2008/2/14(木) 午後 11:49
ゆまりんさん
ね!?ずるいですよね!?(笑)
奴らなら何やっても許されるんですよ!
2008/2/14(木) 午後 11:50
図工室さん
たしかに…なんだかんだ言って東京に集中してますよね(><)
でもなんかこれから巡回するみたいなので大阪にも行くといいですね☆
2008/2/14(木) 午後 11:52
mellotoronさん
コメントトラックバックありがとうございます。机をぶったたいいてたんですか!?(笑)

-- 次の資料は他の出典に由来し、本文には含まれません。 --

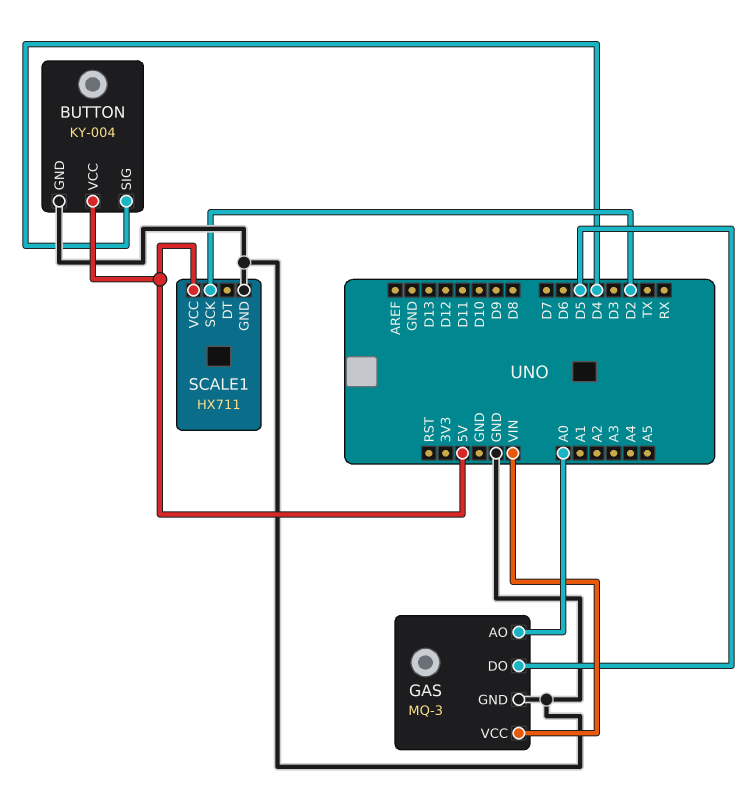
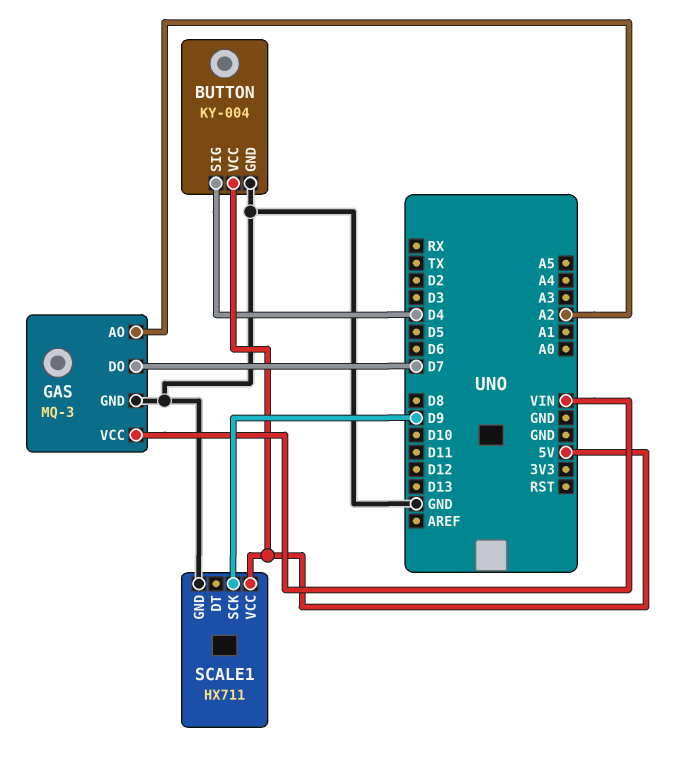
GAS pin AO: A0 -> A2
GAS pin DO: D5 -> D7
SCALE1 pin SCK: D2 -> D9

たしかに私も係の方が教えてくれなかったらぶったたいてたかもです…。
2008/2/14(木) 午後 11:53
「文学を、映像視覚メディアによって他人と共有できるものにする」って「他人の想像力」を使うということなんでないでしょうか☺
だって、本から得られる情報を自らの蓄積によって「再生」するのが読書のような気がするので。
2008/2/15(金) 午後 10:55
GET王さん
なるほどなるほど!
「他人の想像力を使う」、そうですね、はい、実にそうだと思います。
共有するためには、誰かが想像した何かを表象として表す必要がありますもんね。
その意味で他人の想像力を使うという表現はナイスだと思います。
その、自らの蓄積の再生の部分をメディアにゆだねてしまったということかもです。